Alles außer Brasilien – WESER

Sechs südamerikanische Länder will die Teilzeit-Reisejournalistin Marietta Slomka in 90 Minuten erkunden. Das ist ambitioniert, macht aber jetzt zur Fußball-WM Sinn, wo der Fokus der Welt auf dem "anderen" Amerika liegt. Ebenso vernünftig ist es, Brasilien in dieser Reportage außen vor zu lassen - nicht nur wegen seiner Größe und Vielschichtigkeit, auch weil über den Gastgeber der WM nicht zuletzt wegen der Proteste ohnehin viel gedreht und berichtet wird. Die "heute journal"-Moderatorin beginnt ihren Trip in der kolumbianischen Metropole Medellin, wegen der Drogenkriege einst so etwas wie die gefährlichste Stadt der Welt. Weiter geht es nach Ecuador und Peru. Im zweiten Teil von "Zwischen Anden und Amazonien" erkundet Marietta Slomka am Donnerstag, 26.06., 20.30 Uhr, Bolivien, Chile und Argentinien.

Medellin ist heute, 20 Jahre nach dem Tod des mythischen Drogen-Papstes Pablo Escobar, eine hippe Stadt für Touristen und Nachtleben-Fans. Doch fast jede Familie hat Tote aus jener Zeit zu beklagen, als man in Medellin schneller erschossen wurde, als man die Straßenseite wechseln konnte. Auf den Galapagos-Inseln, die zu Ecuador zählen, muss man urzeitliche Warane von den Loungemöbeln eines Cafes vertreiben, wo die Reisende mit Naturschützern über den Erhalt dieser einzigartigen Lebenswelt diskutiert. Sogar mit Hammerhaien ist Slomka getaucht, und das ganz ohne Privatfernsehen-mäßig einen auf Spannung und Gefahr zu machen oder das entspannte Gegenteil überzubetonen. Respekt!

In Perus Hauptstadt Lima fährt Marietta Slomka mit einer weiblichen Motorradstaffel der Polizei mit und muss erkennen, dass der südamerikanische Machismo zwar im Wandel, aber immer noch vorhanden ist. Auch die aufstrebende Küche Perus wird unter die Lupe genommen und schließlich am Titicacasee nach Bolivien übergesetzt, wo Teil zwei am Donnerstag anschließt. Die Bilder aus Bolivien, dem ärmsten südamerikanischen Land unter der sozialistischen Regierung von Evo Morales, sind die politischsten der gesamten Reisereportage. Es geht um eine junge, aufstrebende Politikerin, die ihren Präsidenten wie einen Heiligen verehrt, um eine Kindergewerkschaft und um Pressefreiheit. Den Abschluss der Reise bilden ein Trip nach Chile, der wohlhabenden "Schweiz" Südamerikas sowie dem wirtschaftlich krisengeschüttelten Argentinien.

"Ein gutes Leben führen" - so lautet das Fazit Slomkas - wollten die Menschen in Südamerika. Dabei lachen sie meist in die Kamera. Vielleicht unterscheidet dieser Optimismus trotz ungleich schwierigerer Umstände das Leben eines Südamerikaners am meisten von dem des Europäers. Um in dieses südamerikanische Lebensgefühl kurz reinzuschnuppern, ist Slomkas Reportage geeignet. Natürlich will Marietta Slomka überraschen. Geschichten erkunden, die jenseits von Panflöten und Kaffeeplantagen im gleißenden Sonnenlicht zu finden sind.
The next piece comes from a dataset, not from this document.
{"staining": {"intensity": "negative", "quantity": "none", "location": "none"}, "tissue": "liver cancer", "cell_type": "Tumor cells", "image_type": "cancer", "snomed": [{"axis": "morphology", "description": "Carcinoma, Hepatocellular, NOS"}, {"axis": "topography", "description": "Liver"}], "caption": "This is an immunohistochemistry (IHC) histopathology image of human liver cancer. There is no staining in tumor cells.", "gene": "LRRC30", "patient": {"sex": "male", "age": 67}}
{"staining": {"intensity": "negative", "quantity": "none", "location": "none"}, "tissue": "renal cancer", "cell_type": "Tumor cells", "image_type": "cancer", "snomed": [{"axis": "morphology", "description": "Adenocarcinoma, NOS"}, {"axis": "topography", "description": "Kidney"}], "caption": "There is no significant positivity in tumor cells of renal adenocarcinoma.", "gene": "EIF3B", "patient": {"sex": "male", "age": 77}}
Wenn man jedoch ein ganzes Land in durchschnittlich 15 Minuten erklären soll, dabei den Status Quo seiner Gesellschaft prüfen und dabei noch mit schönen Bildern für das Primetime-Publikum aufzuwarten hat, ist das sicher ein schwieriger Spagat.
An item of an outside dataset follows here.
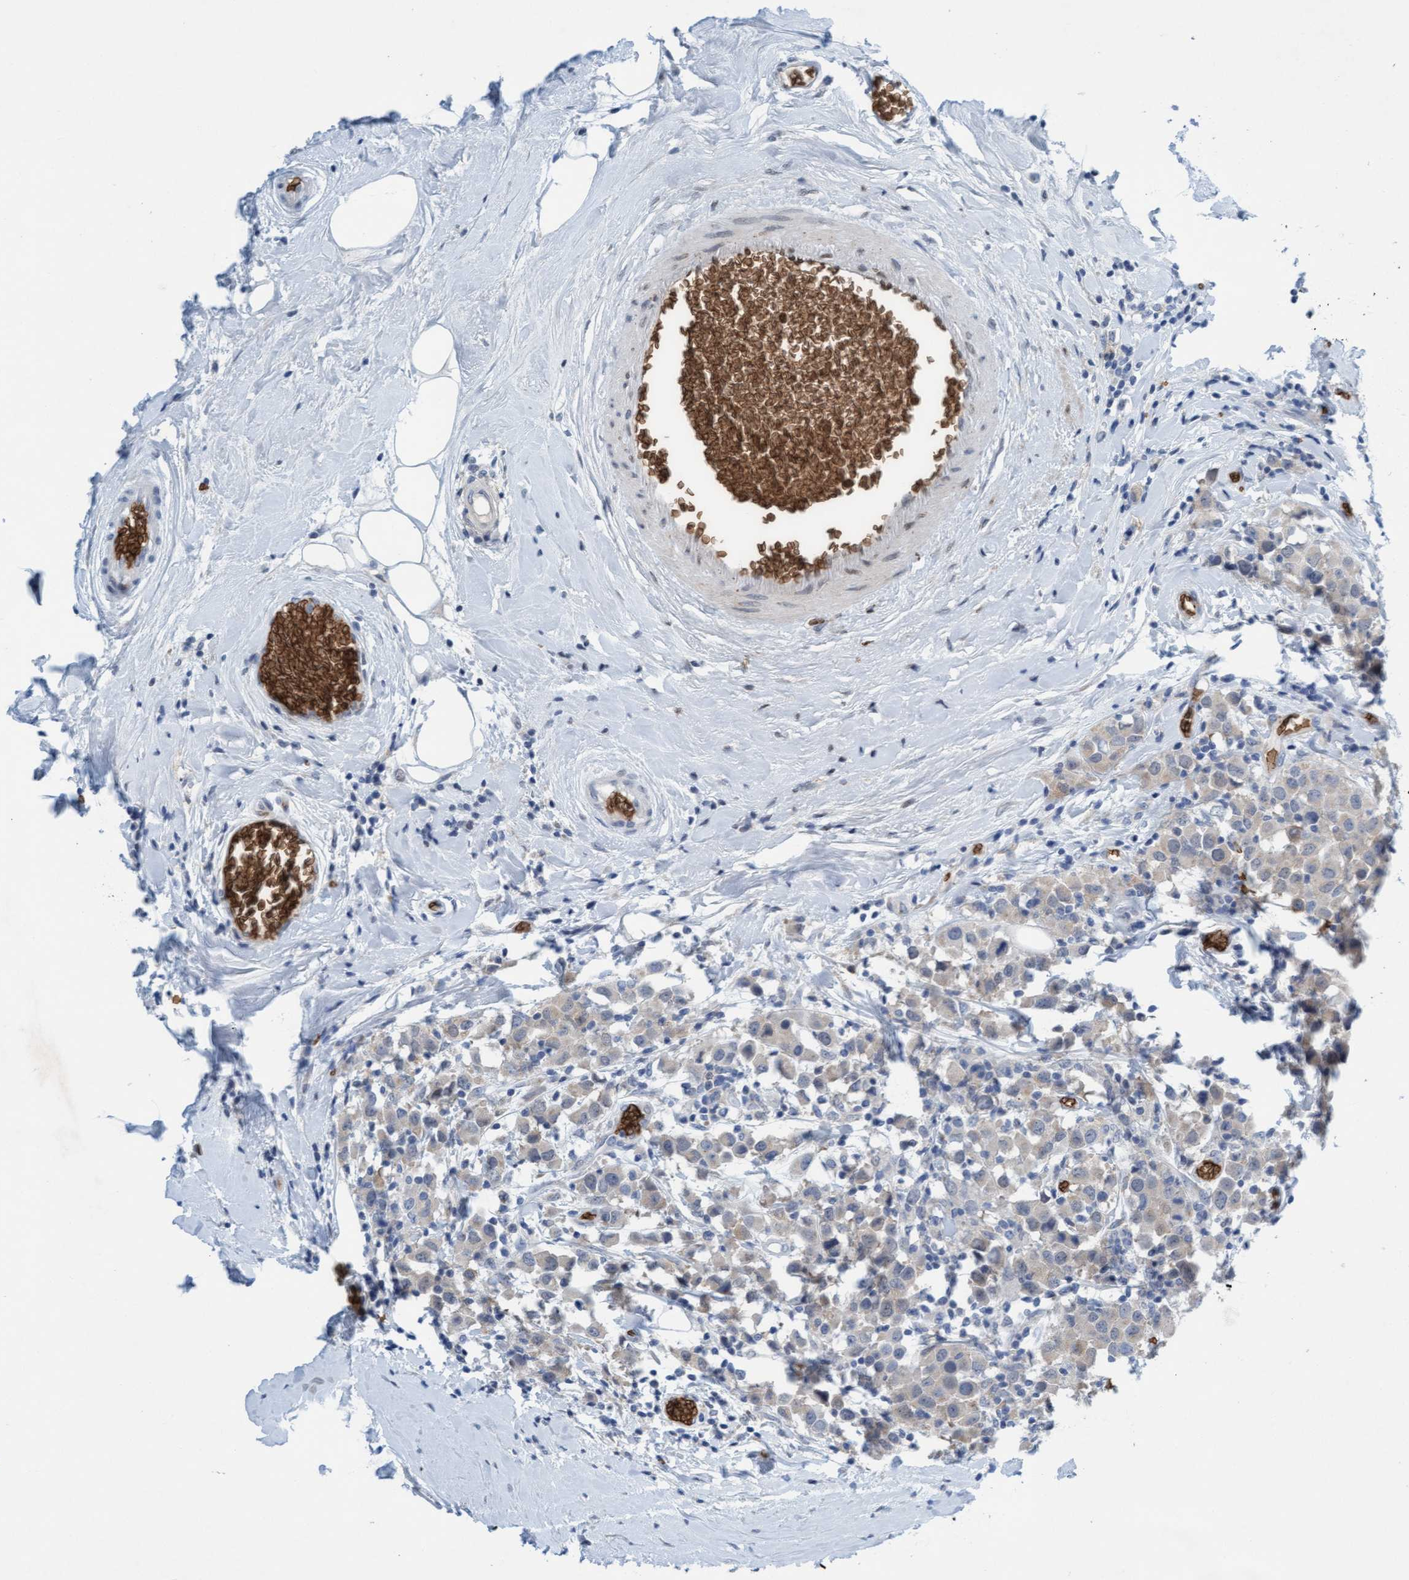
{"staining": {"intensity": "weak", "quantity": ">75%", "location": "cytoplasmic/membranous"}, "tissue": "breast cancer", "cell_type": "Tumor cells", "image_type": "cancer", "snomed": [{"axis": "morphology", "description": "Duct carcinoma"}, {"axis": "topography", "description": "Breast"}], "caption": "Protein expression analysis of breast cancer (infiltrating ductal carcinoma) reveals weak cytoplasmic/membranous positivity in about >75% of tumor cells. Ihc stains the protein of interest in brown and the nuclei are stained blue.", "gene": "SPEM2", "patient": {"sex": "female", "age": 61}}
Mehr als ein Bilderbogen, der einige Beispiele aktueller Entwicklungen und Probleme von sechs Ländern zeigt, kann man vom Zweiteiler "Zwischen Anden und Amazonien" nicht erwarten. Marietta Slomka ist erfahren und klug genug, in ihrem Film diese Balance zu wuppen. Die 45-jährige Nachrichtenfrau schafft das mit einem soliden Produkt, ohne dass dabei ein wirklich denkwürdiger Film herausgekommen wäre.